Eaton Has Robust Quarter, Raises Guidance 

Eaton had a robust quarter, producing revenue of $5.48 billion to set a company record. The revenue strength was driven by record-setting revenue in all operating segments, and it beat the Marketbeat.com consensus by 480 basis points. Organically, the company grew by 15%, but FX shaved 200 bps off the top line. On a segment basis, Electrical Americas led with a gain of 21%, followed by 17% growth in eMobility, 12 growth in Aerospace, 10% growth in Vehicles and 4% growth in Global Electrical. 

The margin news is also impressive. The company improved its segment margin by 90 basis points and set a record. This led to significant cash flow and free cash flow improvements, which are up about 1000 basis points compared to last year (cash flow) and reversed a loss compared to last year (free cash flow). The earnings are also at record levels; the adjusted EPS is up 16% compared to last year, and it beat the consensus by a dime leading to an improvement in guidance. 
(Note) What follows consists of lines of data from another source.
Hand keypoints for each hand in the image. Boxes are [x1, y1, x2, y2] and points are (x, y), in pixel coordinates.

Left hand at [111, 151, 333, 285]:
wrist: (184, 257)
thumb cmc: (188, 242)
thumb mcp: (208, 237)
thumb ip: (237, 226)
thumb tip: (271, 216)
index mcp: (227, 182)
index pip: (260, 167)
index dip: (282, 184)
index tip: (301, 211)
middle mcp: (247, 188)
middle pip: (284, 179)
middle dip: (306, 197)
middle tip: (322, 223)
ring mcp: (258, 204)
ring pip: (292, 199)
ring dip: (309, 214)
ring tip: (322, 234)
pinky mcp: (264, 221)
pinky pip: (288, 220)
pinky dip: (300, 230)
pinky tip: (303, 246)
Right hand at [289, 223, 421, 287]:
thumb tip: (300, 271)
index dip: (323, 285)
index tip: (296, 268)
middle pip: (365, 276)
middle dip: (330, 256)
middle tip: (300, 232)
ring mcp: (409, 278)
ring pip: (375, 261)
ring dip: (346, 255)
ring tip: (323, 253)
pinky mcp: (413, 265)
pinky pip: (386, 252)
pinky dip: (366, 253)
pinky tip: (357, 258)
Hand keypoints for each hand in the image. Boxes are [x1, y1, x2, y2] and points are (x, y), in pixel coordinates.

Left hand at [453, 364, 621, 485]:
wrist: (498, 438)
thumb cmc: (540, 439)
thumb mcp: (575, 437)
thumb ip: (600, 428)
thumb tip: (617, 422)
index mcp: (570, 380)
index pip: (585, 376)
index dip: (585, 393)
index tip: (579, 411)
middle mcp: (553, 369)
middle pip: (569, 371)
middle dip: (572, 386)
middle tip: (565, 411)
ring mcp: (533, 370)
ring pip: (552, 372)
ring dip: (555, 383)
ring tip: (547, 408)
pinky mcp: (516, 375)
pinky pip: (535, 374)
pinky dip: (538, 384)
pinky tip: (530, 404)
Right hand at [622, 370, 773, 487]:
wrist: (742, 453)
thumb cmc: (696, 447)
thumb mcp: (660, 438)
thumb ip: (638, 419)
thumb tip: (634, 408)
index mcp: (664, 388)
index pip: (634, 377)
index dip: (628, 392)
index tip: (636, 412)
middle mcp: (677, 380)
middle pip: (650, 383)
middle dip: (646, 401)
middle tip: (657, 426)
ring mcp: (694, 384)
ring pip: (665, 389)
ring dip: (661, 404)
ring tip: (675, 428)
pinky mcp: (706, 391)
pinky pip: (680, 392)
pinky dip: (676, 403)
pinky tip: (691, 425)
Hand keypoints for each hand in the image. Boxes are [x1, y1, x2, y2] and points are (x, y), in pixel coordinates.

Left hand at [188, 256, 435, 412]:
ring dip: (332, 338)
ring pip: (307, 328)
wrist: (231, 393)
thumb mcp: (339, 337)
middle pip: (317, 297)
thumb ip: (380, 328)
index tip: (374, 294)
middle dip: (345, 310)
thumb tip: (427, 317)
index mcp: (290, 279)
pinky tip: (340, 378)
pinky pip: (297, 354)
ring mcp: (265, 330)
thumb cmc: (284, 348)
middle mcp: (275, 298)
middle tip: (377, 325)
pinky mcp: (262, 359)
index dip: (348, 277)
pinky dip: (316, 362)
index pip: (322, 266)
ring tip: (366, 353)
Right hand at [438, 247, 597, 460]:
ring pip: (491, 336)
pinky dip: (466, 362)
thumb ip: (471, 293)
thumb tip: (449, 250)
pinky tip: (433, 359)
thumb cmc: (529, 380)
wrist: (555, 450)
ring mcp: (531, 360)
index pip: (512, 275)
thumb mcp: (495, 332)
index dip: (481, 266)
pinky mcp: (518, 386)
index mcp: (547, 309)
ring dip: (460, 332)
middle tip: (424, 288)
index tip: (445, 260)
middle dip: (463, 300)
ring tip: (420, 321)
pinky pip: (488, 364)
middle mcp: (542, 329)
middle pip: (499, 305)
Eaton raised its guidance for revenue and earnings based on the Q1 strength and a 39% increase in backlog. The company raised the full-year outlook for revenue growth by 200 basis points to 9% to 11%, with EPS ranging from $8.30 to $8.50 and above the $8.28 consensus target. Q2 is also expected to be strong, with earnings bracketing the consensus with the midpoint at the bottom of the range. These figures may underestimate the FY potential if momentum carries into the current and subsequent quarters. 

Analysts And Institutions Are Buying Eaton Corporation 

The analysts' activity has been mixed over the past 3 months, and there have been no new reports since the Q1 release, but the sell-side is supporting the stock. The sentiment is pegged at a weak Moderate Buy with a price target that assumes fair value at current levels.

The latest activity includes price target increases and decreases in a range surrounding the consensus, so no real change was made. If the analysts like the Q1 results and outlook enough, they may raise their price targets, if not the ratings, and help push the stock to new high prices. Regarding the institutions, they own about 80% of the company and have been buying on balance for the last few quarters. 

The stock is up 2% following the release and extending a rally that began in the middle of 2022. The move has the market on track to retest all-time highs soon with a chance of breaking out. The critical level is $178.75; a sustained rally may form if the market moves above there. If not, this market will remain range bound at current levels until later in the year.